[[ Data for the task open ]]

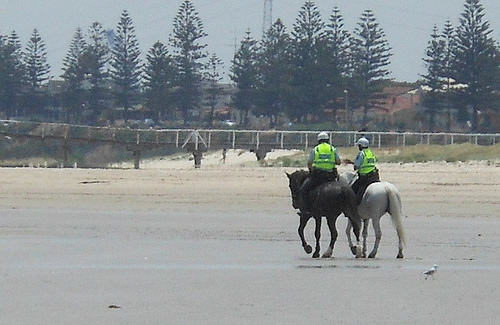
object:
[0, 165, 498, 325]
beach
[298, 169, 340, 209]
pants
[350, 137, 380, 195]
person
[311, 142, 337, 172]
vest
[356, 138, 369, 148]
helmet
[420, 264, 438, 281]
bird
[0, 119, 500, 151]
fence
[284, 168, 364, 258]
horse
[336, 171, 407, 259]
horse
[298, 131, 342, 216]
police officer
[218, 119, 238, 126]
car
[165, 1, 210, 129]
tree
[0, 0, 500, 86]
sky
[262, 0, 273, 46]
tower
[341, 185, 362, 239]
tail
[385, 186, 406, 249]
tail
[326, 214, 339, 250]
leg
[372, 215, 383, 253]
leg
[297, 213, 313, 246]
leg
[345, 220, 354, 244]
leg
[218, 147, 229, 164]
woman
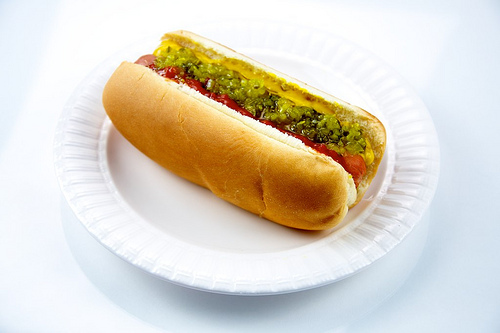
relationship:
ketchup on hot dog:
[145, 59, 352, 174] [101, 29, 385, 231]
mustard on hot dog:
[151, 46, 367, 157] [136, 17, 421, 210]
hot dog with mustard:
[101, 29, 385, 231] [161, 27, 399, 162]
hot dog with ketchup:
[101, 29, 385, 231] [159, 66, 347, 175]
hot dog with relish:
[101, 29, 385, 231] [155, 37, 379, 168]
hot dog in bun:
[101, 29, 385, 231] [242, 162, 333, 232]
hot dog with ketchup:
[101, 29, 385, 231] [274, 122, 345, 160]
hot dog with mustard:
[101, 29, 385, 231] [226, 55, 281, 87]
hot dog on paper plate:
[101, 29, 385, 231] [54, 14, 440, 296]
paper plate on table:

[[ Data for the task closed ]]

◆ **What the task requires**:
Copy all of the material above word for word, leaving the pictures out of your answer.

◆ **Expected output**:
object:
[0, 165, 498, 325]
beach
[298, 169, 340, 209]
pants
[350, 137, 380, 195]
person
[311, 142, 337, 172]
vest
[356, 138, 369, 148]
helmet
[420, 264, 438, 281]
bird
[0, 119, 500, 151]
fence
[284, 168, 364, 258]
horse
[336, 171, 407, 259]
horse
[298, 131, 342, 216]
police officer
[218, 119, 238, 126]
car
[165, 1, 210, 129]
tree
[0, 0, 500, 86]
sky
[262, 0, 273, 46]
tower
[341, 185, 362, 239]
tail
[385, 186, 406, 249]
tail
[326, 214, 339, 250]
leg
[372, 215, 383, 253]
leg
[297, 213, 313, 246]
leg
[345, 220, 354, 244]
leg
[218, 147, 229, 164]
woman
relationship:
ketchup on hot dog:
[145, 59, 352, 174] [101, 29, 385, 231]
mustard on hot dog:
[151, 46, 367, 157] [136, 17, 421, 210]
hot dog with mustard:
[101, 29, 385, 231] [161, 27, 399, 162]
hot dog with ketchup:
[101, 29, 385, 231] [159, 66, 347, 175]
hot dog with relish:
[101, 29, 385, 231] [155, 37, 379, 168]
hot dog in bun:
[101, 29, 385, 231] [242, 162, 333, 232]
hot dog with ketchup:
[101, 29, 385, 231] [274, 122, 345, 160]
hot dog with mustard:
[101, 29, 385, 231] [226, 55, 281, 87]
hot dog on paper plate:
[101, 29, 385, 231] [54, 14, 440, 296]
paper plate on table:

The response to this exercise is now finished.